### Exercises to complete
1. For the post from Paris, state whether each statement agrees with the text, answering yes or no and quoting the deciding words exactly: (a) the apartment is a few blocks from the Eiffel Tower; (b) the first-day order of coffee and croissants cost $7; (c) the writer finds that New York has no cheap places.
2. Reproduce the post from Paris word for word, between "Hello from Paris" and "very, very careful.", inclusive.

### Given text
[Start of Attachment]

Friday, August 7, 2009

Hello from Paris

Hello, everyone

Our apartment is a few blocks from the Eiffel Tower and we've bought an unlimited metro/bus pass, so we're wandering all over Paris. The prices here are insane, to the point where we feel like starving students: can you imagine $7 for a cup of coffee or even more for a coke? The first day we arrived we asked for a cafe creme and a croissant for each of us and it cost $18. We are now being very, very careful.

I am realizing that it's been close to 45 years since I was here for more than a day, and am amazed when places and stores I remember are still here. My French is coming back, too: quelle joie! Rick and I are spending our time wandering the streets, our favorite thing. He loves torturing himself by reading the prices of things. I guess it makes sense in that Paris is the equivalent of New York, but even in New York one can find lots of cheap places. Here, no.

[End of Attachment]

### Given material
[Start of Attachment]

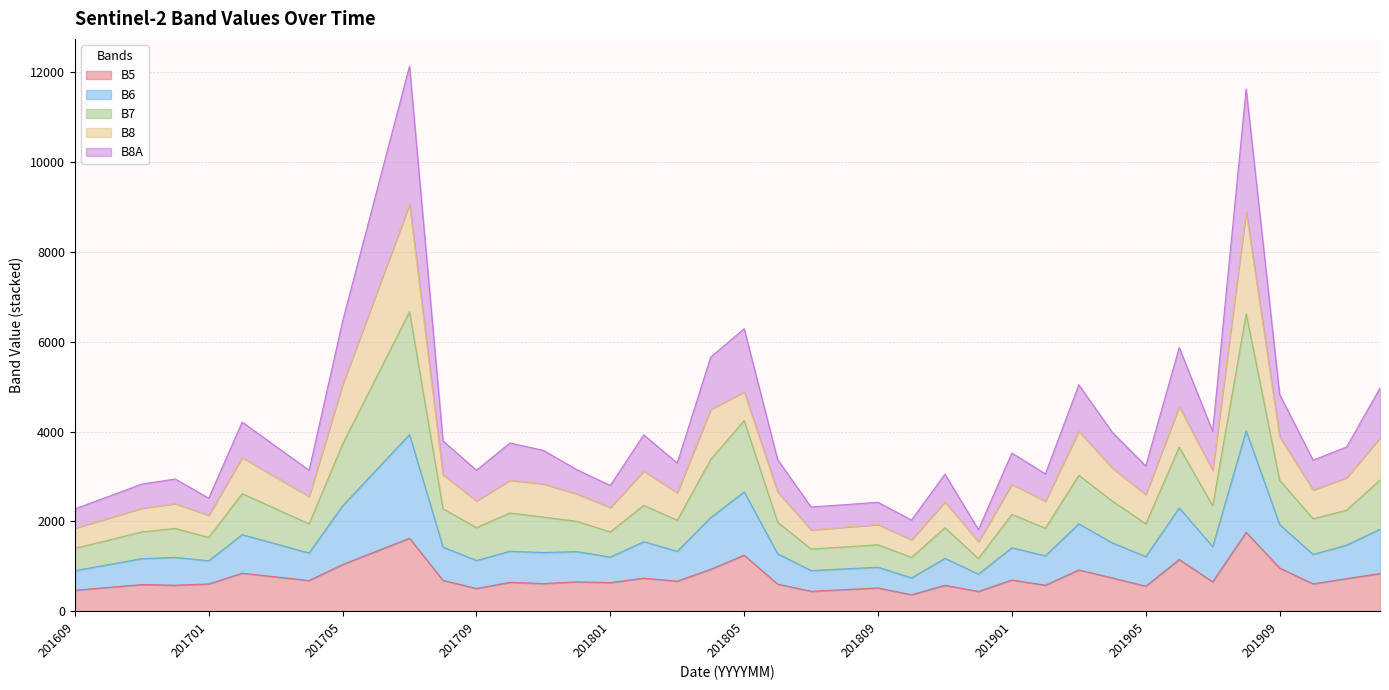

What is the greatest value displayed?

12137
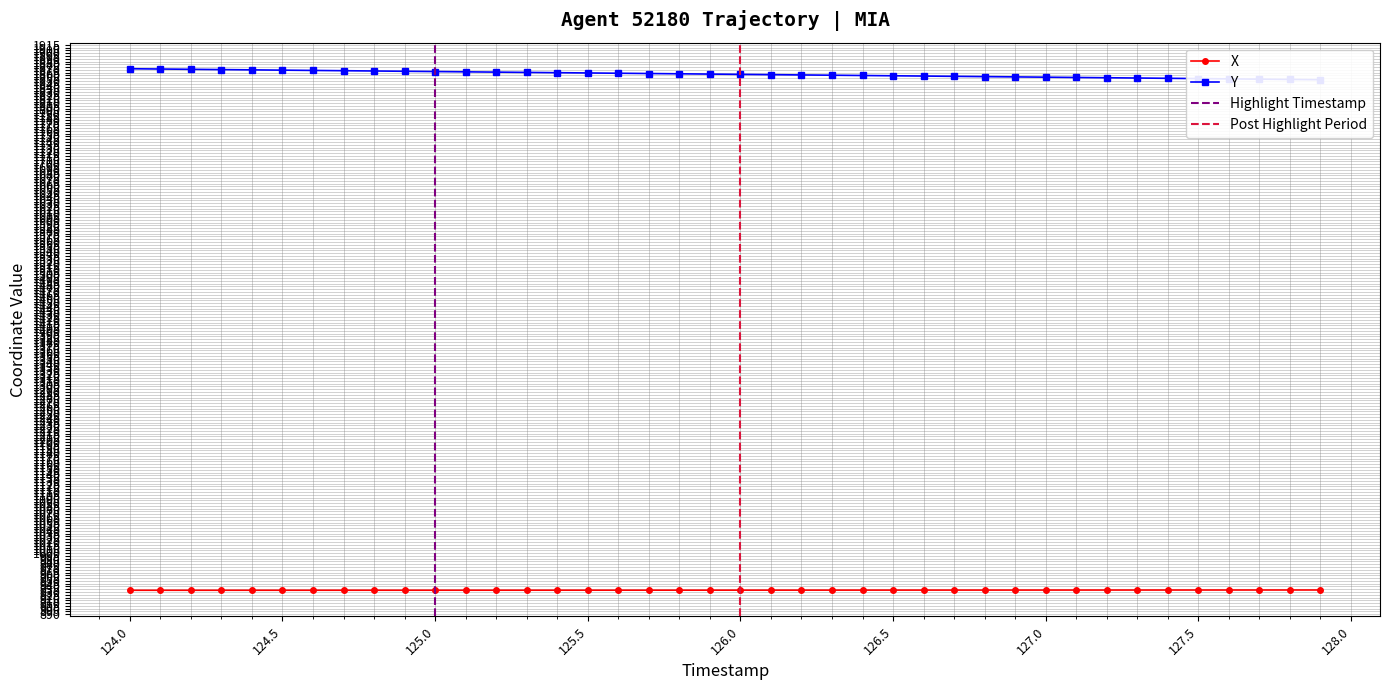

Rank the categories by X value from lowest to highest.

124.0, 124.1, 124.2, 124.3, 124.4, 124.5, 124.6, 124.7, 124.8, 124.9, 125.0, 125.1, 125.2, 125.3, 125.4, 125.5, 125.6, 125.7, 125.8, 125.9, 126.0, 126.1, 126.2, 126.3, 126.4, 126.5, 126.6, 126.7, 126.8, 126.9, 127.0, 127.1, 127.2, 127.3, 127.4, 127.5, 127.6, 127.7, 127.8, 127.9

[End of Attachment]

### Responses to the exercise
1.
(a) Yes: "Our apartment is a few blocks from the Eiffel Tower"
(b) No: "it cost $18"
(c) No: "even in New York one can find lots of cheap places"

2.
Hello from Paris

Hello, everyone

Our apartment is a few blocks from the Eiffel Tower and we've bought an unlimited metro/bus pass, so we're wandering all over Paris. The prices here are insane, to the point where we feel like starving students: can you imagine $7 for a cup of coffee or even more for a coke? The first day we arrived we asked for a cafe creme and a croissant for each of us and it cost $18. We are now being very, very careful.